- _Extract_:
PEZ RACE REPORT: If there were somehow still any lingering doubts about who owns this Giro d’Italia, Jonas Vingegaard erased them for good on the slopes of Piancavallo. The Dane attacked on the final ascent, rode clear with that unsettling calm we’ve grown painfully familiar with over the last three weeks, and powered to his fifth stage victory of the 2026 Giro. Barring disaster, the maglia rosa now has one final parade left – a champagne cruise into Rome, where Vingegaard will almost certainly step onto the top step of the podium on Sunday.

Behind him, however, the Giro still had unfinished business.
The battle for the podium – and even the top five – remained very much alive heading into the final mountain stage. Jai Hindley and Thymen Arensman were still locked in their fight for third overall, while Derek Gee-West smelled opportunity behind them, eyeing fourth place after his huge ride in the Dolomites a day earlier.

On paper, Stage 20 promised fireworks. Riders faced two ascents of Piancavallo, each a long and grinding 14.5 kilometres at 7.8%, with enough accumulated fatigue in the legs to turn even manageable gradients into suffering.
STAGE STATS
- Third start from Gemona del Friuli after 1977 (Gemona del Friuli – Conegliano, won by Piermattia Gavazzi) and 2014 (Gemona del Friuli – Trieste, won by Luka Mezgec).The start of the aforementioned half-stage in 1977 took place among the rubble of the earthquake that struck Friuli on May 6, 1976.
- 4th finish in Piancavallo. Previous winners: 1998 Marco Pantani; 2017 Mikel Landa; 2020 Tao Geoghegan Hart. For the first time Piancavallo is climbed twice in the same stage.

- _Entries supplied_:
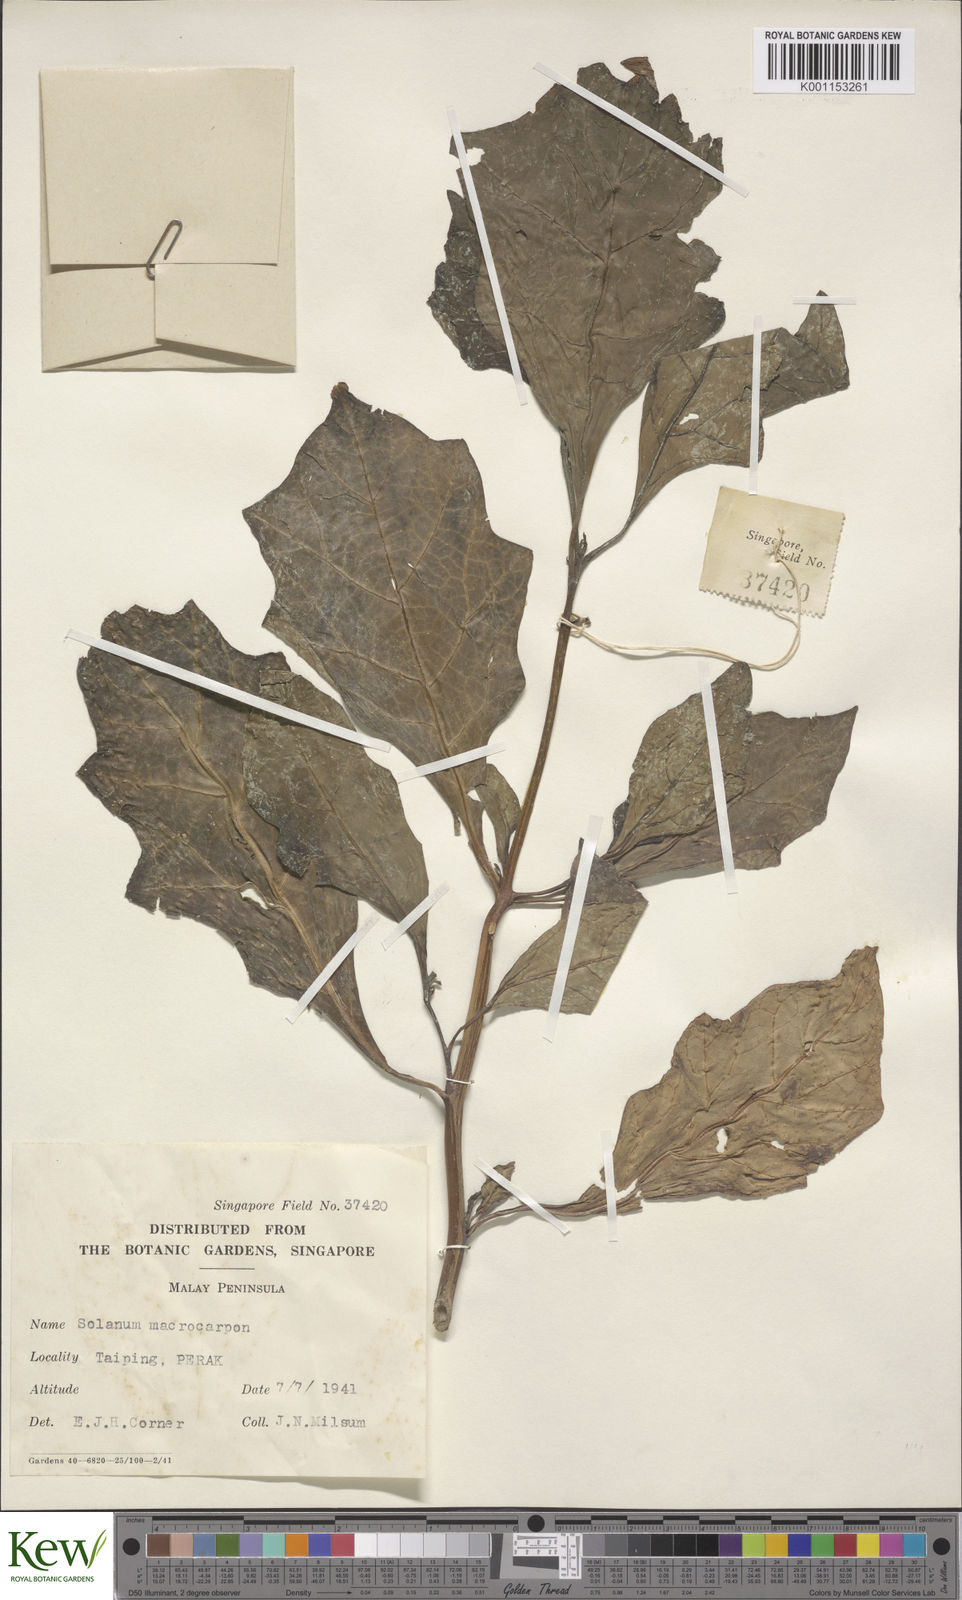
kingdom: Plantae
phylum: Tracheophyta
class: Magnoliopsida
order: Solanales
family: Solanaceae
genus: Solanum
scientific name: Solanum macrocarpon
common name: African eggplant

- _Task directions_: Reproduce the passage of the Giro stage report starting with "STAGE STATS" and going on through "the same stage.". The rows come from a separate source.

- _Complete answer_:
STAGE STATS
- Third start from Gemona del Friuli after 1977 (Gemona del Friuli – Conegliano, won by Piermattia Gavazzi) and 2014 (Gemona del Friuli – Trieste, won by Luka Mezgec).The start of the aforementioned half-stage in 1977 took place among the rubble of the earthquake that struck Friuli on May 6, 1976.
- 4th finish in Piancavallo. Previous winners: 1998 Marco Pantani; 2017 Mikel Landa; 2020 Tao Geoghegan Hart. For the first time Piancavallo is climbed twice in the same stage.